[[ Passage shown, beginning ]]
Top design installation that transcended the Trump Wall
What won the Design Museum’s top prize for outstanding design in 2020? A see-saw for children to connect across the US-Mexico border
In a year fractured by the impact of a global health crisis and the enforced separation of family, friends and work colleagues, it was perhaps no surprise that the Design Museum in London should pick a heart-warming piece of social design as the top award in its 2020 Beazley Design of the Year programme.
With all the world’s design innovations to choose from, the Design Museum’s best-of-show prize went to a temporary interactive installation called the ‘Teeter-Totter Wall’ on the US-Mexico border. This enabled children from different countries separated by the Trump barrier to play together on three bright pink see-saws, while their parents and grandparents watch on.
‘A political statement about the desire for human connection…’
Designed by architects Ronald Rael and Virginia San Fratello with Colectivo Chopeke, the see-saw project is a symbol of hope as well as of intergenerational interaction. In its low-tech simplicity, it makes a political statement about the desire for human connection in direct and authentic way. The project took ten years to realise due to the sensitive context at the border.
[[ Passage shown, end ]]
[[ Extracted data, beginning ]]
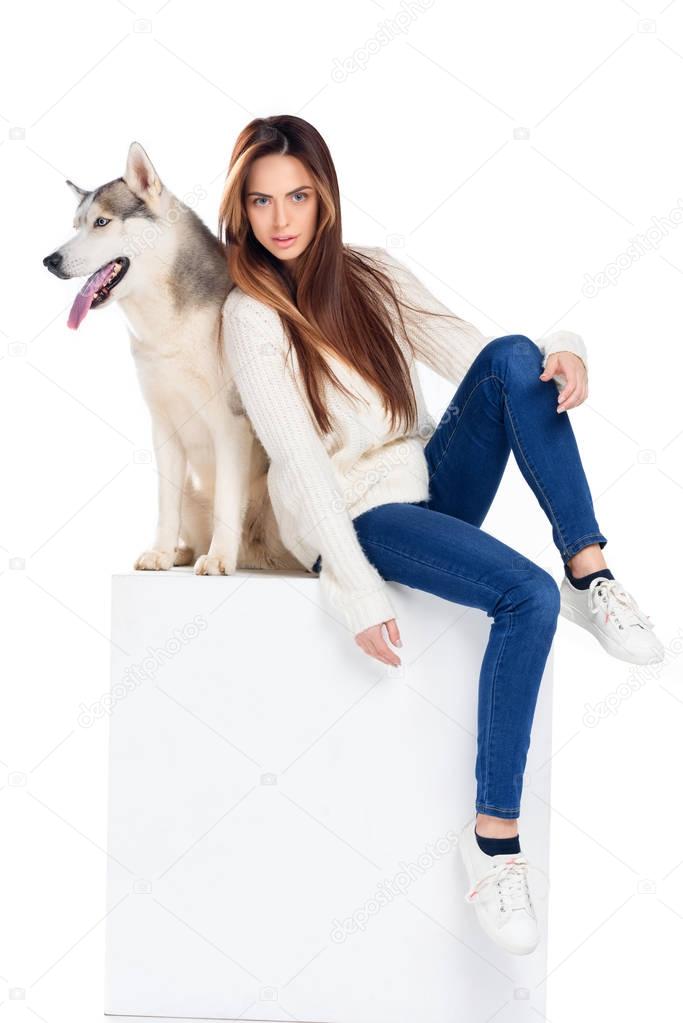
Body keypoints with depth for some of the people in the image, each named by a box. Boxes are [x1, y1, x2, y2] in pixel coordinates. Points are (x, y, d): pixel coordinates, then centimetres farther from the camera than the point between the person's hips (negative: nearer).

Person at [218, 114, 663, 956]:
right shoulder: (250, 316, -8)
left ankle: (591, 573, -25)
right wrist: (359, 590, -24)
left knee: (512, 356, -21)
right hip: (351, 516, -6)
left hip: (430, 484, 6)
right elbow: (301, 461, -17)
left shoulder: (374, 273, 10)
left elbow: (468, 354, 1)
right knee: (529, 596, -30)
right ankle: (493, 834, -24)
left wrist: (561, 353, -21)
[[ Extracted data, end ]]
* Task list *
[1] Summarize the passage about the Teeter-Totter Wall in two sentences.
[2] Resume the passage about the Teeter-Totter Wall, picking up after its final sentence.
The records are material separate from the text.

* Answers in order *
[1] The Design Museum in London gave the top award of its 2020 Beazley Design of the Year programme to the "Teeter-Totter Wall," a temporary installation of three bright pink see-saws that let children on either side of the US-Mexico border barrier play together. Designed by Ronald Rael and Virginia San Fratello with Colectivo Chopeke, the project is a symbol of hope and human connection that took ten years to realize because of the sensitive context at the border.

[2]
According to BBC News broadcast journalist Razia Iqbal, who chaired the judging panel, ‘This was an idea that really moved the judges. Not just something that felt symbolically important, it talked about the possibility of things; that all kinds of things are possible when people come together with great ideas and determination.’
The design awards programme couldn’t entirely escape the shadow of the pandemic, however. The top award in the graphics category was given to a 3D rendering of – you guessed it – the SARS-CoV-2 virus by Alissa Eckert and Dan Higgins.